Creating the Thailand Minimum Wage Dataset

July 07, 2025 by mimocha Word count: approx. | Reading time: approx. Category: devlog Tags: dataset, thailand, minimum-wage, nlp

I created this dataset for Thailand’s historical minimum wage: github.com/mimocha/thailand-minimum-wage Spurred on by the recent increase in minimum wage (July 1st, 2025), I was curious about past minimum wage raises; I wanted to know how often and how much the minimum wage has changed in the past.

Then my curiosity turned into annoyance, then into sheer determination, after I repeatedly fail to find any easy to use data format. All I found were either news report citing a few previous raises, incomplete / paywalled online sources, or official government announcements which were in legalese-PDF (yuck).

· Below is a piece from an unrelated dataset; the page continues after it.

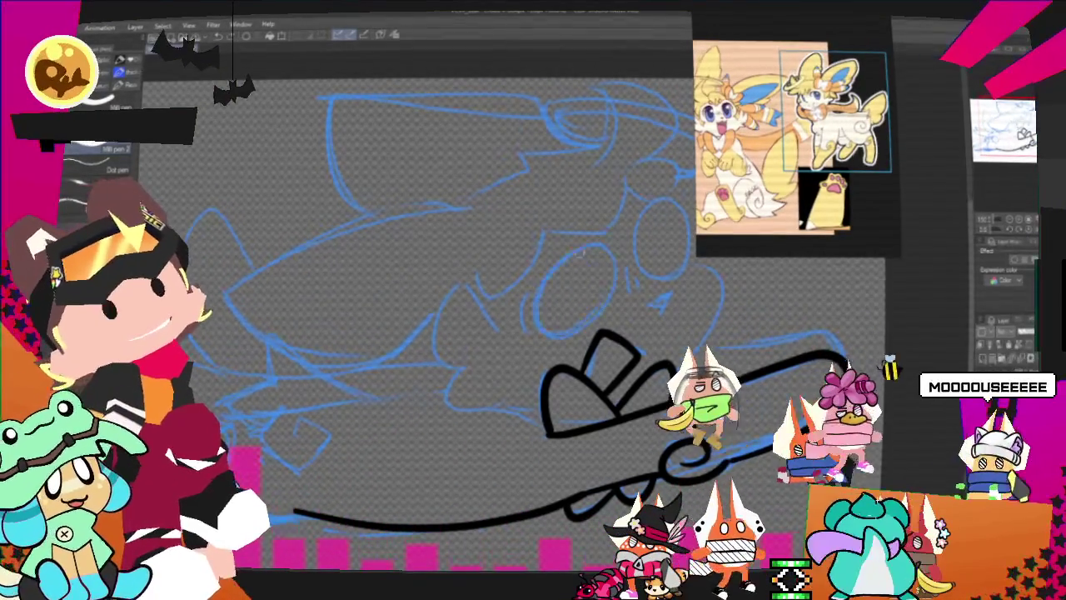
drag(607, 243, 583, 329)
key(ctrl+z)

Luckily, there were only 53 minimum wage change announcements (as far as I can find), and most of these are already collated into a single Excel file by the Ministry of Labor; even if it is in Thai legalese report format.

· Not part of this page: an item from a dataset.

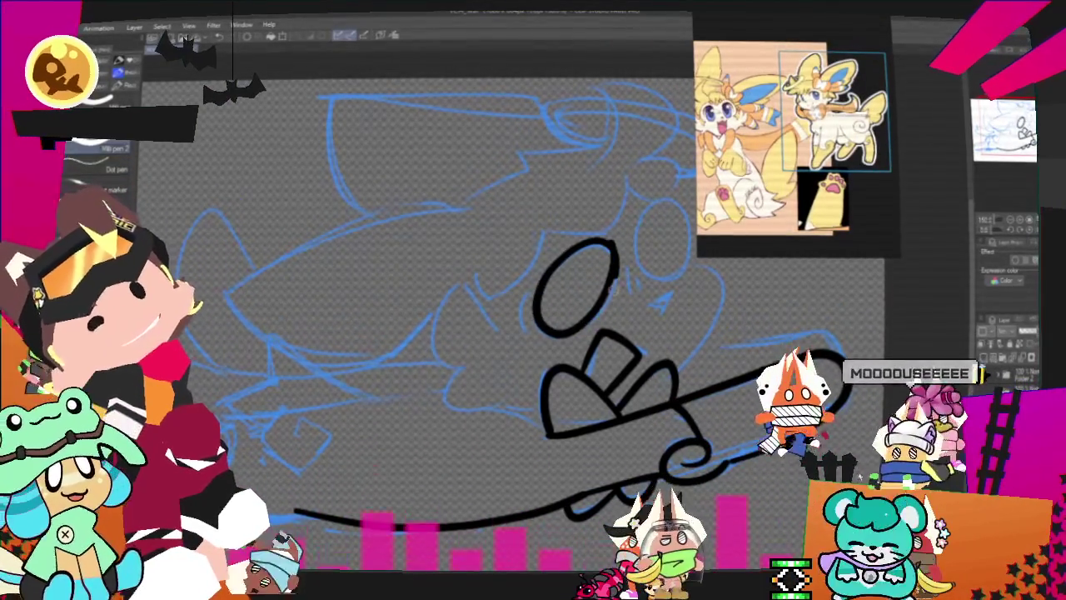
drag(617, 250, 588, 337)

I immediately tried copying the Excel data into raw text, so I can have an LLM parse it out directly. I tried using various LLMs provided via VSCode / Github Copilot, but I quickly found this approach to be unusable. The inconsistent format of the original Excel file combined with Thai legalese reporting proved too much for even the latest Sonnet 4 and Gemini 2.5 Pro. The CSV created by these top models still hallucinated occasionally, which renders the entire dataset unusable.

However, the biggest issue isn't the hallucinations in and of itself, it is that I cannot reliably double check this CSV output manually.

The CSV file is 77+ columns by 53+ rows of pure number. Even for a dataset this small, I immediately realize how error prone my double checking attempt will be; and knew I needed another approach.

So I came up with a hybrid approach, where I manually created the CSV template first (setting up the columns and row indices), created a simple python notebook and custom python functions to fill out the CSV file row-by-row, then ask the LLM to correctly call the python functions instead.

From my experience, Sonnet 3.7 thinking & Sonnet 4 were the best at this task. After filling out the first few function calls as examples (both for myself and for the LLM), I can provide the copied text from the original Excel file as a comment across multiple notebook cells (1 announcement per notebook cell), then instruct the LLM to fill complete each cell, converting the comment into function calls.

This approach produced significantly more reliable results, and most importantly, was easily verifiable by me. I only needed to check that the function calls were correct (are the list of input province names and mapping wage value correct?), and I know the CSV file will also be correct.

All in all, this entire dataset took about 3 days of on and off working to create, with an additional day to create the Github repo and documentation.